- **The task**
A single number is the answer: the count of lines in these records with "using" in them.

- **Input material**

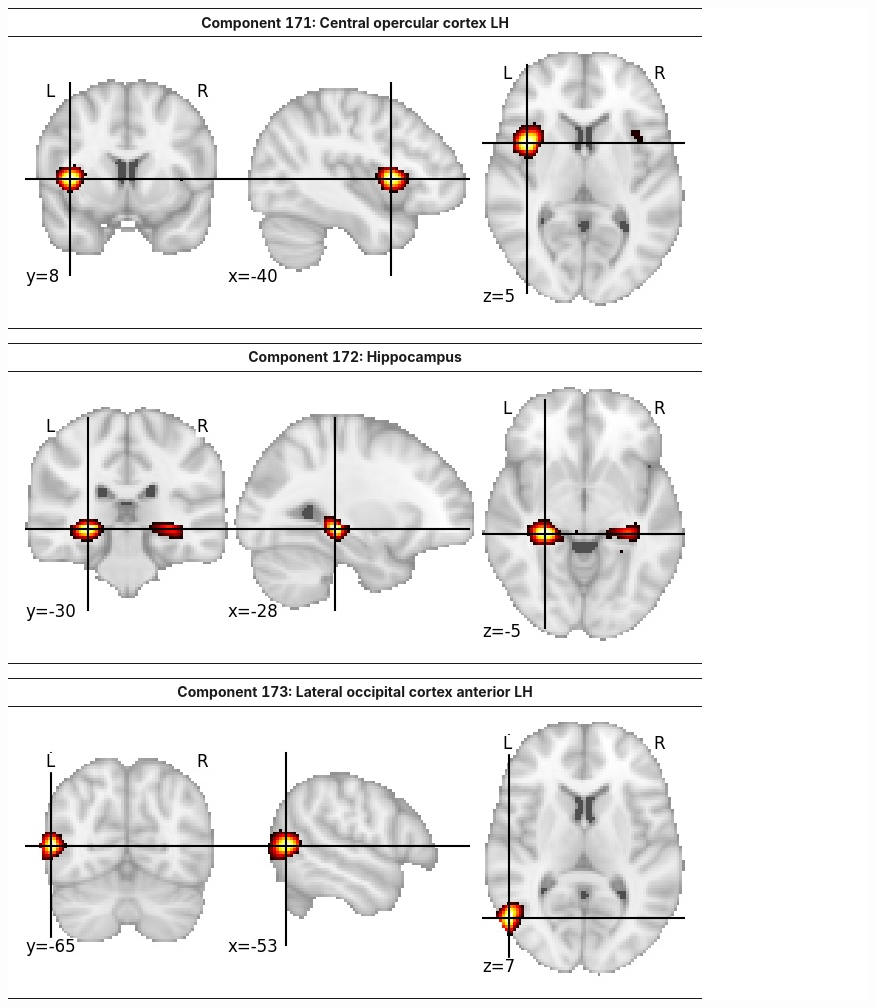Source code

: | Component 171: Central opercular cortex LH |  
|:---:|  
| [![Component 171: Central opercular cortex LH](1024/final/170.jpg "Component 171: Central opercular cortex LH")](https://parietal-inria.github.io/MODL_atlas/1024/html/171.html)|

| Component 172: Hippocampus |  
|:---:|  
| [![Component 172: Hippocampus](1024/final/171.jpg "Component 172: Hippocampus")](https://parietal-inria.github.io/MODL_atlas/1024/html/172.html)|

| Component 173: Lateral occipital cortex anterior LH |  
|:---:|  
| [![Component 173: Lateral occipital cortex anterior LH](1024/final/172.jpg "Component 173: Lateral occipital cortex anterior LH")](https://parietal-inria.github.io/MODL_atlas/1024/html/173.html)|
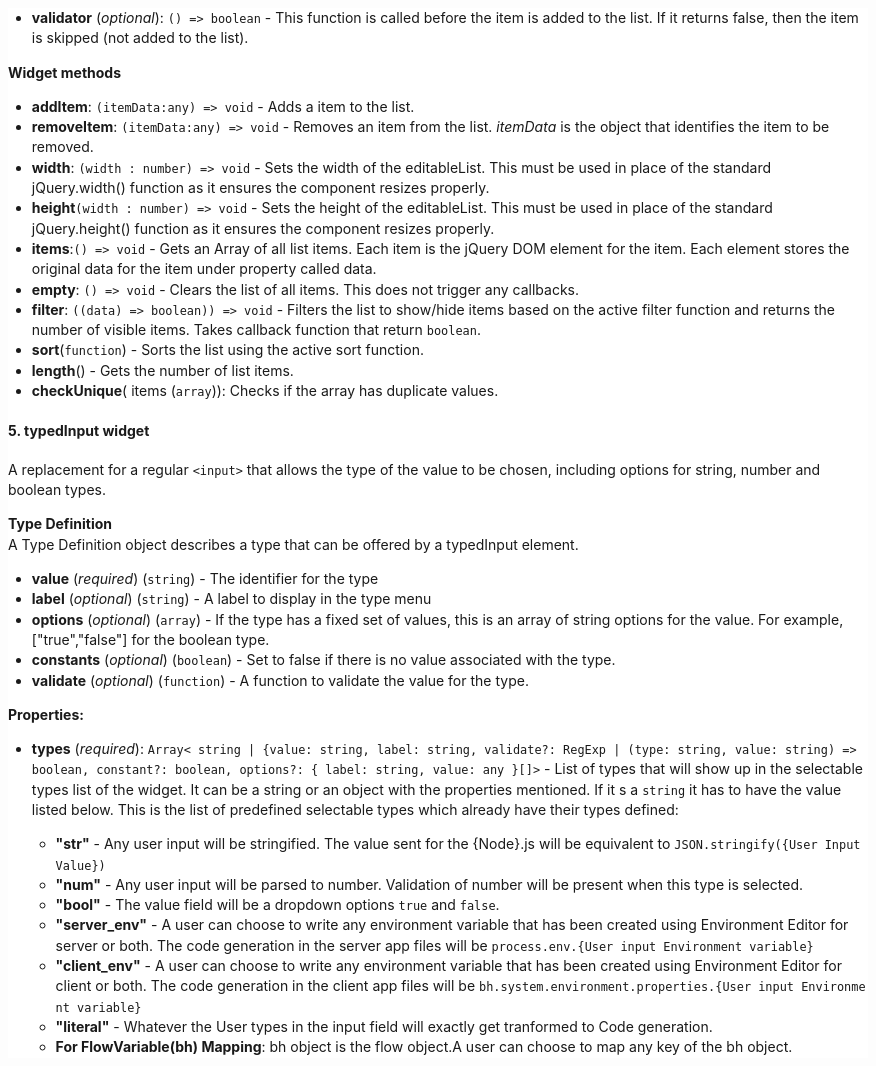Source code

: - **validator** (_optional_): `() => boolean` - This function is called before the item is added to the list. If it returns false, then the item is skipped (not added to the list).

**Widget methods**

- **addItem**: `(itemData:any) => void` - Adds a item to the list.
- **removeItem**: `(itemData:any) => void` - Removes an item from the list. _itemData_ is the object that identifies the item to be removed.
- **width**: `(width : number) => void` - Sets the width of the editableList. This must be used in place of the standard jQuery.width() function as it ensures the component resizes properly.
- **height**`(width : number) => void` - Sets the height of the editableList. This must be used in place of the standard jQuery.height() function as it ensures the component resizes properly.
- **items**:`() => void` - Gets an Array of all list items. Each item is the jQuery DOM element for the item. Each element stores the original data for the item under property called data.
- **empty**: `() => void` - Clears the list of all items. This does not trigger any callbacks.
- **filter**: `((data) => boolean)) => void` - Filters the list to show/hide items based on the active filter function and returns the number of visible items. Takes callback function that return `boolean`.
- **sort**(`function`) - Sorts the list using the active sort function.
- **length**() - Gets the number of list items.
- **checkUnique**( items (`array`)): Checks if the array has duplicate values.

#### 5\. **typedInput widget**

A replacement for a regular `<input>` that allows the type of the value to be chosen, including options for string, number and boolean types.

**Type Definition**  
A Type Definition object describes a type that can be offered by a typedInput element.

- **value** (_required_) (`string`) - The identifier for the type
- **label** (_optional_) (`string`) - A label to display in the type menu
- **options** (_optional_) (`array`) - If the type has a fixed set of values, this is an array of string options for the value. For example, ["true","false"] for the boolean type.
- **constants** (_optional_) (`boolean`) - Set to false if there is no value associated with the type.
- **validate** (_optional_) (`function`) - A function to validate the value for the type.

**Properties:**

- **types** (_required_): `Array< string | {value: string, label: string, validate?: RegExp | (type: string, value: string) => boolean, constant?: boolean, options?: { label: string, value: any }[]>` - List of types that will show up in the selectable types list of the widget. It can be a string or an object with the properties mentioned. If it s a `string` it has to have the value listed below. This is the list of predefined selectable types which already have their types defined:

  - **"str"** - Any user input will be stringified. The value sent for the {Node}.js will be equivalent to `JSON.stringify({User Input Value})`
  - **"num"** - Any user input will be parsed to number. Validation of number will be present when this type is selected.
  - **"bool"** - The value field will be a dropdown options `true` and `false`.
  - **"server_env"** - A user can choose to write any environment variable that has been created using Environment Editor for server or both. The code generation in the server app files will be `process.env.{User input Environment variable}`
  - **"client_env"** - A user can choose to write any environment variable that has been created using Environment Editor for client or both. The code generation in the client app files will be `bh.system.environment.properties.{User input Environment variable}`
  - **"literal"** - Whatever the User types in the input field will exactly get tranformed to Code generation.
  - **For FlowVariable(bh) Mapping**: bh object is the flow object.A user can choose to map any key of the bh object.
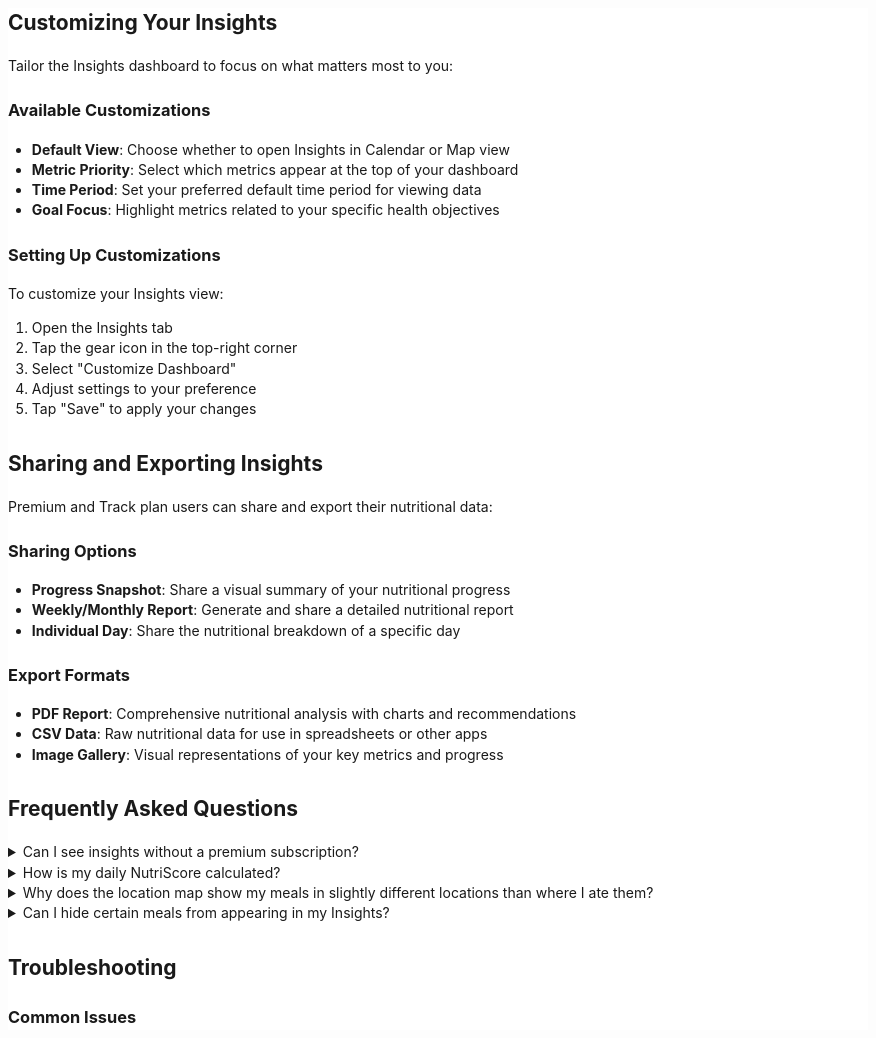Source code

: ## Customizing Your Insights

Tailor the Insights dashboard to focus on what matters most to you:

### Available Customizations

- **Default View**: Choose whether to open Insights in Calendar or Map view
- **Metric Priority**: Select which metrics appear at the top of your dashboard
- **Time Period**: Set your preferred default time period for viewing data
- **Goal Focus**: Highlight metrics related to your specific health objectives

### Setting Up Customizations

To customize your Insights view:

1. Open the Insights tab
2. Tap the gear icon in the top-right corner
3. Select "Customize Dashboard"
4. Adjust settings to your preference
5. Tap "Save" to apply your changes

## Sharing and Exporting Insights

Premium and Track plan users can share and export their nutritional data:

### Sharing Options

- **Progress Snapshot**: Share a visual summary of your nutritional progress
- **Weekly/Monthly Report**: Generate and share a detailed nutritional report
- **Individual Day**: Share the nutritional breakdown of a specific day

### Export Formats

- **PDF Report**: Comprehensive nutritional analysis with charts and recommendations
- **CSV Data**: Raw nutritional data for use in spreadsheets or other apps
- **Image Gallery**: Visual representations of your key metrics and progress

## Frequently Asked Questions

<details><summary>Can I see insights without a premium subscription?</summary></details>

<details><summary>How is my daily NutriScore calculated?</summary></details>

<details><summary>Why does the location map show my meals in slightly different locations than where I ate them?</summary></details>

<details><summary>Can I hide certain meals from appearing in my Insights?</summary></details>

## Troubleshooting

### Common Issues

- **The completed task**
3